- _SELECTED PASSAGE_
%%
Another example is, and the minister mentioned briefly, forestry. It does not make a lot of sense, from a sustainability environmental kind of an angle, to take a process which is there to be followed by companies like Louisiana-Pacific and mess around with that process simply to allow the company easier access to our timber in the Parkland Region. The government took that process and split it in two, allowed the company to do an environmental impact assessment of the plant first and then at some point later decided that then maybe we will see if there are enough trees to run through this plant and whether we have got enough wood, in fact, to satisfy the needs of Louisiana-Pacific.

Common sense tells us that you would do that all at once or, if the government was really intent on splitting the process, find out if there are enough trees first and then build the plant and do the environmental assessment on the plant then. That makes sense from a sustainability point of view. It does not, however, jibe with this government's big-business attitude towards purely developing what we have in rural Manitoba. It does not jibe with this government's pro big business kind of an attitude, pro corporate transnational corporation attitude that says that this government's role in life is to simply jig the system so that big business and multinational corporations can make huge profits and cut away at its will, clear-cut in our parts of the province.

What I would like to do is speak briefly about where this government can look to get some good, solid advice on how to approach issues of sustainability and issues of the environment. Now, I know the background of the Minister of Environment (Mr. Cummings) and I know that the minister and I represent similar parts of the world here in the Parkland area. We have a large agricultural base and many commonalities between our two ridings.

What I would suggest to the minister and to other government members is that we take a good lesson, good hard look and learn from what our farmers are doing out there that are very sustainable agricultural practices. The sustainable practices in agriculture can very easily be transmitted to sustainable practices generally in the environment.

Let us look at some of the things that farmers are doing in my community and in the minister's community, things like green manure, ideas such as clover plow-downs. These are two very practical ways that farmers are using to cut down. It may be that it is driven partly by an economic reality that says we cannot afford the input costs anymore for chemicals and fertilizer that are going through the roof but, at the same time, in the farming community, there is a drive, there is an ambition to become more sustainable.
%%
- _INPUT DATA_
%%
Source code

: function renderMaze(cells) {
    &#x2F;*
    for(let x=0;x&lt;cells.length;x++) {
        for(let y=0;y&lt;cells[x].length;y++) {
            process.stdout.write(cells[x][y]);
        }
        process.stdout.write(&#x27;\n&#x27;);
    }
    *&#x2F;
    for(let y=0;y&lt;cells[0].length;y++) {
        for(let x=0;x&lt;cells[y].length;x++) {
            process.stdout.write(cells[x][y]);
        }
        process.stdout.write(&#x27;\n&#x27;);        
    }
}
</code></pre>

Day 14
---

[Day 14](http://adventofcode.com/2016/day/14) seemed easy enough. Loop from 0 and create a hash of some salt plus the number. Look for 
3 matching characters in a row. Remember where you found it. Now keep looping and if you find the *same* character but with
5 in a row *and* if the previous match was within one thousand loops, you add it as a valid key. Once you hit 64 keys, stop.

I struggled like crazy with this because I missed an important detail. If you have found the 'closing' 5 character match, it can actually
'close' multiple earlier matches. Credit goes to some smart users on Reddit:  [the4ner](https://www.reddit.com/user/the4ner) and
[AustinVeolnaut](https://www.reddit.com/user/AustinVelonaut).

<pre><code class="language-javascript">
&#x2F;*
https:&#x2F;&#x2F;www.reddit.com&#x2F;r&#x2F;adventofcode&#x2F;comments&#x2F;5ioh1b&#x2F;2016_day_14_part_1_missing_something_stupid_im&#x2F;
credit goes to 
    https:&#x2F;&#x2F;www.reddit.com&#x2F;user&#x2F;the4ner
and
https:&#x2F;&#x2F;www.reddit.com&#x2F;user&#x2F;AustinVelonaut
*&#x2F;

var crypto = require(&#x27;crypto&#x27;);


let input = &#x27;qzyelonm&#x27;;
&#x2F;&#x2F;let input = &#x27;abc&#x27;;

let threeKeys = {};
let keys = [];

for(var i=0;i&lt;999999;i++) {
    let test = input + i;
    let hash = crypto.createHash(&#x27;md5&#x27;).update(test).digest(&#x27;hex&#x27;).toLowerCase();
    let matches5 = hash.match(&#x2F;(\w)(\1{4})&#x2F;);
%%
%%
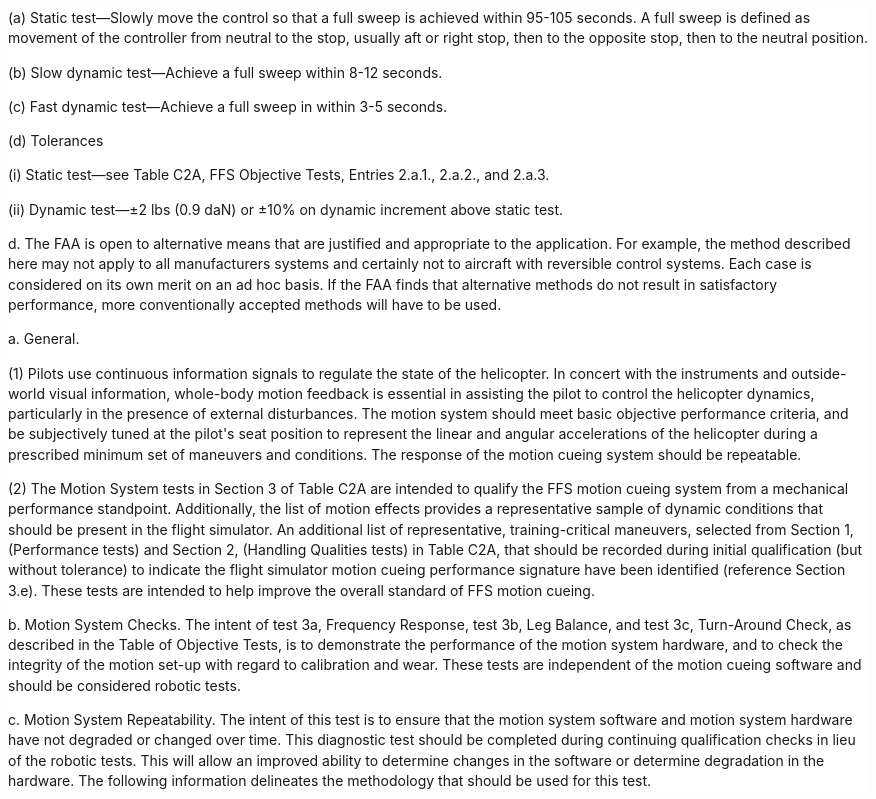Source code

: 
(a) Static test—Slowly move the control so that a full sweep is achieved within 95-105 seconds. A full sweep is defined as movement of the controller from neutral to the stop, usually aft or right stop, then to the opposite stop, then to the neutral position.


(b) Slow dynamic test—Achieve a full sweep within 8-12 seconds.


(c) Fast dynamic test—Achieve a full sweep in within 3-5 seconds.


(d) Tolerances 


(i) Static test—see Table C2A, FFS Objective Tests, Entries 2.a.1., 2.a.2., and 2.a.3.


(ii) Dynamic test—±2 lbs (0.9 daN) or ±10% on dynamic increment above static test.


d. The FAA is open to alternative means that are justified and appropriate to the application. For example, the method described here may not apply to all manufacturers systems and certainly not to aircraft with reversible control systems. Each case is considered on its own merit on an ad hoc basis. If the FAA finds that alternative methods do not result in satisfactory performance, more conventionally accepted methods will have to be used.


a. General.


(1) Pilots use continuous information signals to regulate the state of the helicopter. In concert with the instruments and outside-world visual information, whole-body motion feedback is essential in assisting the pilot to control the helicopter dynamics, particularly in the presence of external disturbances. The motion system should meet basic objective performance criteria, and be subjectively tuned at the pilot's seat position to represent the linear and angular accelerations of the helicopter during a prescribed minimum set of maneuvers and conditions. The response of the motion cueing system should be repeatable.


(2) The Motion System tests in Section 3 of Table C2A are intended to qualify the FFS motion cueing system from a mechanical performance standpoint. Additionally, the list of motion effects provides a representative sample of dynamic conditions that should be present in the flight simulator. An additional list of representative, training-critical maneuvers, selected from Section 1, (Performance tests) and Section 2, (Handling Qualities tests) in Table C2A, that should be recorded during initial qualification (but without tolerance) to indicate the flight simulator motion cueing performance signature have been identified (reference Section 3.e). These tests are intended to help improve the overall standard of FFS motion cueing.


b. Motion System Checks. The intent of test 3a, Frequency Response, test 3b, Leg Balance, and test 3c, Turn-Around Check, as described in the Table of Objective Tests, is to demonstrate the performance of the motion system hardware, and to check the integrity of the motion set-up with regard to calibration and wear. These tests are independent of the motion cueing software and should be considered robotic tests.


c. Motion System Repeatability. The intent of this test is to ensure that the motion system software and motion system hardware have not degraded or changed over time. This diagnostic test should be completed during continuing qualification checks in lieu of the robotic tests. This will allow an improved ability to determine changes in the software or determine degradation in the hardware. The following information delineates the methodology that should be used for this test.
%%
- _ACTIVITIES_
1. Say whether each statement agrees with the speech on sustainability in Manitoba, answering yes or no and quoting the deciding words of the speech. (a) The government let Louisiana-Pacific assess the plant's environmental impact before finding out whether there was enough wood. (b) The speaker describes the Minister of Environment's riding as mainly urban. (c) The speaker names clover plow-downs as a practice farmers are using.
2. Please write the next part of the speech on sustainability in Manitoba, picking up after its final sentence.

- _RESULTS_
1.
(a) Yes: "allowed the company to do an environmental impact assessment of the plant first"
(b) No: "We have a large agricultural base and many commonalities between our two ridings."
(c) Yes: "things like green manure, ideas such as clover plow-downs."

2.
By sustainable, we mean long term. We mean that we are going to practise these agriculture practices so that, No. 1, the soil and the content of the soil is there for years to come so that we can pass on our farms to the next generation. Over the past number of years, farmers have been leaving a lot more trash on top of their fields. Instead of simply just burning off the amount of straw that we leave on our fields, we have been taking the more sustainable approach of plowing that trash back into the fields and not simply blackening the land so that it can float off across into the neighbours' fields.

In agricultural parts of our province, we are into triple rinsing of the chemical cans that we do use. Triple rinse the cans and then recycle them into such things as fence posts, very much in keeping with the sustainable principles upon which I would like to see this government move. In both the constituencies of Neepawa and in Dauphin, there is a tremendous use of shelter belts. Shelter belts, the zero-till concept is something that has been promoted--[interjection] Cutter bees, yes, sure.

Organic farming is another way that this government, I think, can do a lot more in promoting, but individual farmers and farm families out there in rural Manitoba are looking at all of these kinds of options so that they know they can have some assurance that their land is going to be there for the next generation.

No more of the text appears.